Alex was The Nation’s “Beat the Devil” columnist for 28 years and co-edited the internationally popular political journal CounterPunch with his cherished friend, Jeffrey St. Clair.  I never met or even spoke with Alex Cockburn but for five years we exchanged emails about the articles I was writing for CounterPunch.  Alex may have been radical in his writing, but as an editor of the work of others, he was thoughtful, respectful, and appeared to view each written word as a jewel to be polished and protected from the evil doings of knaves.  Alex graduated from Oxford in 1963 with a degree in English literature and language and he was wedded to those roots; perhaps more than easily recognized from his sassy writing.

Once, Jeffrey St.

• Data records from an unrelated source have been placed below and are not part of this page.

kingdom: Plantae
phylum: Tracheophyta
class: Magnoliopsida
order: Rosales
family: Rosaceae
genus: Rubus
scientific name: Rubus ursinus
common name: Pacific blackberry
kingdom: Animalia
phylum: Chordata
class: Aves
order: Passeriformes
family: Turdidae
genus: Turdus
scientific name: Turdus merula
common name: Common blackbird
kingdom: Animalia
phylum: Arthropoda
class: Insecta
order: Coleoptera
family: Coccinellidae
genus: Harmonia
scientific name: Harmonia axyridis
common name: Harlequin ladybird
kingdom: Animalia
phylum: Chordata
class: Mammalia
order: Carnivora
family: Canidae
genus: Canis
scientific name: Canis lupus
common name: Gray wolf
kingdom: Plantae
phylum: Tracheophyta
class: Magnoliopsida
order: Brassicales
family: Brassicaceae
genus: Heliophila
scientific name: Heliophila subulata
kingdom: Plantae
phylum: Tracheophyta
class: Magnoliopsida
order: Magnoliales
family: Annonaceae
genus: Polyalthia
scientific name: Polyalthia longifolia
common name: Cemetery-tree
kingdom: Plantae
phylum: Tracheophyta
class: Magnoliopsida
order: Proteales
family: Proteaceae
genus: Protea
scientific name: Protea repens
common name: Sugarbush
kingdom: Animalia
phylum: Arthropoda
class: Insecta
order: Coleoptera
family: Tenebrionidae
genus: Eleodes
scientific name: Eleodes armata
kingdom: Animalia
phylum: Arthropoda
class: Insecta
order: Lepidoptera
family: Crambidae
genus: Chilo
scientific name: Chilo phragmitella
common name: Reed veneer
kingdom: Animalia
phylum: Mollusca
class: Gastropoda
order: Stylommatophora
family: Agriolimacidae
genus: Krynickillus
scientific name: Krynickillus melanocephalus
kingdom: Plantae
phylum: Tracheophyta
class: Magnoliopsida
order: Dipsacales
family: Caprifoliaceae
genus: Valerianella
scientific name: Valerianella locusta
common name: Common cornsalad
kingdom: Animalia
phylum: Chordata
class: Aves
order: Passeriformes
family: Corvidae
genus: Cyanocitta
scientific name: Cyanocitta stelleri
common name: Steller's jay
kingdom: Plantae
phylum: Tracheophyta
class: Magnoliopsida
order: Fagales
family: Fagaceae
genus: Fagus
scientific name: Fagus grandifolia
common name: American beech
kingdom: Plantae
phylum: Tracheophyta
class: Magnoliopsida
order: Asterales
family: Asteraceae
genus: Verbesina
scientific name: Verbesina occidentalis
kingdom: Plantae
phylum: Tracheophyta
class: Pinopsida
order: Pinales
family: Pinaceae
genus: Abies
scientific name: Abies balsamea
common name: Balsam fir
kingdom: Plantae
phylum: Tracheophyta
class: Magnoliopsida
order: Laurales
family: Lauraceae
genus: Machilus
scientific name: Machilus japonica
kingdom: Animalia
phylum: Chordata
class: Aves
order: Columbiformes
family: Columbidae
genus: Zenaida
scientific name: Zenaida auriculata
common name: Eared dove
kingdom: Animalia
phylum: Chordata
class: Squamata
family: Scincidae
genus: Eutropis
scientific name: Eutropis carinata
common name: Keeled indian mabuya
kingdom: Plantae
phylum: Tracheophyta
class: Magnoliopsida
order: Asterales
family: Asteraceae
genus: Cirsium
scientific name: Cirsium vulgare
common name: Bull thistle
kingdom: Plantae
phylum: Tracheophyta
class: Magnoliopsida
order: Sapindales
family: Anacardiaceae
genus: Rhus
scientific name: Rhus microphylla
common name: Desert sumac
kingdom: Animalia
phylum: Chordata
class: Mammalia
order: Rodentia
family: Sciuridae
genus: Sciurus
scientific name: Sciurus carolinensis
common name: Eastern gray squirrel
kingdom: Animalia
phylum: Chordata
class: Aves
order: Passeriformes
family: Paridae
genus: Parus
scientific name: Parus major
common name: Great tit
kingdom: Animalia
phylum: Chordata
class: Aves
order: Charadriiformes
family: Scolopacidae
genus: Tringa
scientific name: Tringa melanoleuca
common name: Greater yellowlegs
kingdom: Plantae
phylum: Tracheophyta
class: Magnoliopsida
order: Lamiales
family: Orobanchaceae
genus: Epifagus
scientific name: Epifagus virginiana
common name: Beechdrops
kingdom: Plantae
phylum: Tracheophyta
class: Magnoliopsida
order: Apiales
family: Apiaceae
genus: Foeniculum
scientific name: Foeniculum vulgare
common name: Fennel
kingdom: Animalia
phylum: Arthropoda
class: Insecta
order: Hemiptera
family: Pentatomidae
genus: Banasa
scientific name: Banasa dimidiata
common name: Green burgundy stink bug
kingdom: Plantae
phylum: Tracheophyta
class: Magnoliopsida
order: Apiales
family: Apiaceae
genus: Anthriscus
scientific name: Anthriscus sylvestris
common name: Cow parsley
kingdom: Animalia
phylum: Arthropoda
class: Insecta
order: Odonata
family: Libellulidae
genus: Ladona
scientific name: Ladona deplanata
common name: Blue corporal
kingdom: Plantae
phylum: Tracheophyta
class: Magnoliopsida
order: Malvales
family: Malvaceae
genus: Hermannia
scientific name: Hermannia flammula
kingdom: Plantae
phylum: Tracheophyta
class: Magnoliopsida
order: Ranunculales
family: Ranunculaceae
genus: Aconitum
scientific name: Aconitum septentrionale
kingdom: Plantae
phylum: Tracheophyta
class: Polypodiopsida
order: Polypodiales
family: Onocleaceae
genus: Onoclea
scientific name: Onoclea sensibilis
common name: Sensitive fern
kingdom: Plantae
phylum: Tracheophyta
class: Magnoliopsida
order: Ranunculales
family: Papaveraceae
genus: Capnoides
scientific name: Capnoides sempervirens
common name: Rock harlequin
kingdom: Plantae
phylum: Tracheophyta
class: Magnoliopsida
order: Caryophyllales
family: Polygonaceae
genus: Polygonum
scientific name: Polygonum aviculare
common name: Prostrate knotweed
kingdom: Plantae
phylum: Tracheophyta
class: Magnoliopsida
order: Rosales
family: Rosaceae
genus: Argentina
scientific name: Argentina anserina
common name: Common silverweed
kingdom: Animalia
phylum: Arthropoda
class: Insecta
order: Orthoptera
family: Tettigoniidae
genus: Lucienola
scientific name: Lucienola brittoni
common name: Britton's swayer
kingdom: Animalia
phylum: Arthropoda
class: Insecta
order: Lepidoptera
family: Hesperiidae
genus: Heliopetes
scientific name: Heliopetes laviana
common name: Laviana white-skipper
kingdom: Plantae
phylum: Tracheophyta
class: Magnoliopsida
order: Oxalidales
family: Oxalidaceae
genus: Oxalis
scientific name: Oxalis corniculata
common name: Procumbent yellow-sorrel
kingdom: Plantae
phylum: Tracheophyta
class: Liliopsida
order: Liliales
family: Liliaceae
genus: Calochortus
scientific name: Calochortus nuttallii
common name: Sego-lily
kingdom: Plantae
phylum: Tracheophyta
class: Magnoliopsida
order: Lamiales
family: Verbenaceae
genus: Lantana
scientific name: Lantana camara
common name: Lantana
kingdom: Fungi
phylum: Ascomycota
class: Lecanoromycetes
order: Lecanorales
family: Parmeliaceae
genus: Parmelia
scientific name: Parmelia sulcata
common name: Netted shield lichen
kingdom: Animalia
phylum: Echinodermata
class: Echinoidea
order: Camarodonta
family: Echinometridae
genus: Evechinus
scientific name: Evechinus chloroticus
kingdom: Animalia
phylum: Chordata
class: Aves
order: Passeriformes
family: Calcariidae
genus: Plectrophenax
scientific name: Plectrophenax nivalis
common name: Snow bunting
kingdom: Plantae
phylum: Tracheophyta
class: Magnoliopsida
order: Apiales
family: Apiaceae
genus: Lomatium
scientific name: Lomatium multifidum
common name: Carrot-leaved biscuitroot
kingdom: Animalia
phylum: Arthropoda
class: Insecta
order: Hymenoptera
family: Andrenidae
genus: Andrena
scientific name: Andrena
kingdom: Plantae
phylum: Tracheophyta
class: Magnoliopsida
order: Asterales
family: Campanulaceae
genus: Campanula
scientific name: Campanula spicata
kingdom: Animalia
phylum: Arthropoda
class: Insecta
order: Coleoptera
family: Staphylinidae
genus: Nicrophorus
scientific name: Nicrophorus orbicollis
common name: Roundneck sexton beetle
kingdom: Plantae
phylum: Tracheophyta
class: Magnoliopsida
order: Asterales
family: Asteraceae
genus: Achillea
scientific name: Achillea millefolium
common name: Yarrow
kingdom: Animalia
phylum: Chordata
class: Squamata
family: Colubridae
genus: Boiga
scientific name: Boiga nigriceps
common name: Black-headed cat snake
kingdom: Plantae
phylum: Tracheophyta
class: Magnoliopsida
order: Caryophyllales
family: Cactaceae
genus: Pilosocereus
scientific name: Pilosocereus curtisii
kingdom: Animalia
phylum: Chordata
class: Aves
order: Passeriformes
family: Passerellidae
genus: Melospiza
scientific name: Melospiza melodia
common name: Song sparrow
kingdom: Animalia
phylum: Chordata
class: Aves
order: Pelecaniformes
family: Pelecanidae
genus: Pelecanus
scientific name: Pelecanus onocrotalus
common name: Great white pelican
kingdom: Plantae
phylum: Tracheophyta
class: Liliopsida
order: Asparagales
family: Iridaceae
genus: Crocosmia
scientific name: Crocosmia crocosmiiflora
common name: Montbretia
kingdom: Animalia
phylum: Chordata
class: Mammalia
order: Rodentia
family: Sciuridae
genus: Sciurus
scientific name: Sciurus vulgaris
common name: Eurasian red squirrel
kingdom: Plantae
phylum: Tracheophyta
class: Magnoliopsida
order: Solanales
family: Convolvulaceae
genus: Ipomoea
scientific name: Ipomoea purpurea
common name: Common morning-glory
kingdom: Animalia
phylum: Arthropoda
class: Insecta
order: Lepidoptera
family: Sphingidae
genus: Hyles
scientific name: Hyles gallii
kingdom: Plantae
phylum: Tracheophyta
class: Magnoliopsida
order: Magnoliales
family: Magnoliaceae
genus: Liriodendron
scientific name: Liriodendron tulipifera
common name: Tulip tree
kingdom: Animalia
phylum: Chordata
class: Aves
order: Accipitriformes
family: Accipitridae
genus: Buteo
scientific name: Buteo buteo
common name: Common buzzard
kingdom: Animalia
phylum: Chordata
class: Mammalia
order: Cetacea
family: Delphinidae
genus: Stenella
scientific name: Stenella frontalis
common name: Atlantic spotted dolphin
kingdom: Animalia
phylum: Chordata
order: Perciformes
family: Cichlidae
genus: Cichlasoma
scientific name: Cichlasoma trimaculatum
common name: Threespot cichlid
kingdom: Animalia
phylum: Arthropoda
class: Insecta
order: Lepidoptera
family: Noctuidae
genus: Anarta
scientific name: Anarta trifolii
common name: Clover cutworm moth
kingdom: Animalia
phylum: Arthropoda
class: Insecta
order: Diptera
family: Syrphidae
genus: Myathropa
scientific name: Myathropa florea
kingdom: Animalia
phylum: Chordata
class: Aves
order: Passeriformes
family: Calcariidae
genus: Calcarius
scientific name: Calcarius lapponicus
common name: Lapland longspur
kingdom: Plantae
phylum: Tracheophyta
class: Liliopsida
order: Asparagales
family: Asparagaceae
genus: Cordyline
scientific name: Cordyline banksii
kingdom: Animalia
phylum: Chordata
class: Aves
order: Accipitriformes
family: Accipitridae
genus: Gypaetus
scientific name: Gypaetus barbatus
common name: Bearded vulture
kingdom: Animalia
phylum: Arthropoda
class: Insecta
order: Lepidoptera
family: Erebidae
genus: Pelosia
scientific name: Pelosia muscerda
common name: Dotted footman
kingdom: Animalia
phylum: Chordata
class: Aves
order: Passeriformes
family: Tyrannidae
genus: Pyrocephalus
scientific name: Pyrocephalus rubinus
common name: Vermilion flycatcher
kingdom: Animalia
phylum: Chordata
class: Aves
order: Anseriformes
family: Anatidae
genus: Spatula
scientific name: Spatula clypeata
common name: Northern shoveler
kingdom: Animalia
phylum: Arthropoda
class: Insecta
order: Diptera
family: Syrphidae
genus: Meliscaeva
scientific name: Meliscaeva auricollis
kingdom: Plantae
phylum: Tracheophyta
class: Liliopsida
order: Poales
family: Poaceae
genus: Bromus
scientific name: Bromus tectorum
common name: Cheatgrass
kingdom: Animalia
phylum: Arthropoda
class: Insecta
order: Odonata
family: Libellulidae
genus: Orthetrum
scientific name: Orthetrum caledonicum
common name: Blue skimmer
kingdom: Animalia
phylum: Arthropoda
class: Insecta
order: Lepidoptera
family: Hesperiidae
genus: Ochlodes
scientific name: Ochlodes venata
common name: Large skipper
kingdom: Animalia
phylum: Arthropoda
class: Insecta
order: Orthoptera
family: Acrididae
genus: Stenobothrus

Clair asked me to check over two previous articles I had written on President Obama (about his ties to Wall Street bundlers and lobbyists) for an upcoming book anthology.  I emailed Jeffrey with a copy to Alex to inquire about the punctuation style – since Alex was notorious for moving periods outside quotation marks as done in Britain.  I received a response from Alex the purist: “Chicago Manual of Style – murderer of so much.”

Perhaps I saw a different Alex Cockburn because I viewed him only through the lens of the written word that arrived in my email box.  And more frequently than not, what arrived was about words.  Not politics or radical thoughts – just the proper use of words.